AUFGABE
Gib den Text über Joseph Beuys vollständig und wortgetreu wieder.

TEXT ZUR DURCHSICHT
***

Kurz bevor das Jahr zu Ende geht, muss ich natürlich noch über Joseph Beuys sprechen. Wie hinlänglich bekannt, wäre dieses Jahr sein 100. Geburtstag gewesen. Posthum hat der Künstler daher unglaublich große Aufmerksamkeit bekommen: Über 20 Ausstellungen widmeten sich 2021 seinem Werk und unzählige Artikel erschienen in den Medien. Hier also mein kurzer Beitrag über DEN deutschen Jahrhundertkünstler, Scharlatan, Mitbegründer der Grünen, Weltverbesserer, Performancekünstler und Schamanen.
Quasi jede*r kennt Beuys, lange nicht jede*r mag ihn, geschweige denn versteht ihn oder sein Werk. Egal was Beuys machte: es provozierte. Er provozierte! Jede seiner Aktionen stieß mindestens auf Unverständnis, oft schlug ihm jedoch auch Empörung und Hass entgegen.

***

DIE DATEN
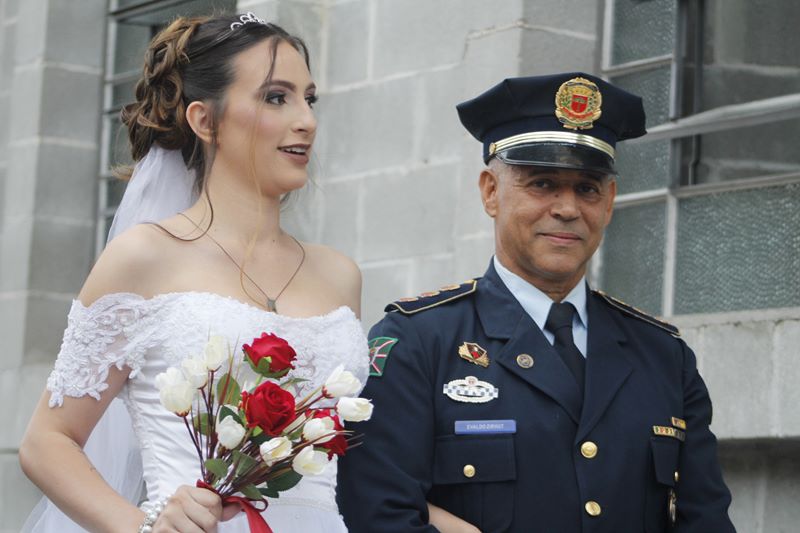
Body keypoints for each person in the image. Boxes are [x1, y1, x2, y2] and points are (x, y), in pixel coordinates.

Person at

***

ERGEBNIS
Kurz bevor das Jahr zu Ende geht, muss ich natürlich noch über Joseph Beuys sprechen. Wie hinlänglich bekannt, wäre dieses Jahr sein 100. Geburtstag gewesen. Posthum hat der Künstler daher unglaublich große Aufmerksamkeit bekommen: Über 20 Ausstellungen widmeten sich 2021 seinem Werk und unzählige Artikel erschienen in den Medien. Hier also mein kurzer Beitrag über DEN deutschen Jahrhundertkünstler, Scharlatan, Mitbegründer der Grünen, Weltverbesserer, Performancekünstler und Schamanen.
Quasi jede*r kennt Beuys, lange nicht jede*r mag ihn, geschweige denn versteht ihn oder sein Werk. Egal was Beuys machte: es provozierte. Er provozierte! Jede seiner Aktionen stieß mindestens auf Unverständnis, oft schlug ihm jedoch auch Empörung und Hass entgegen.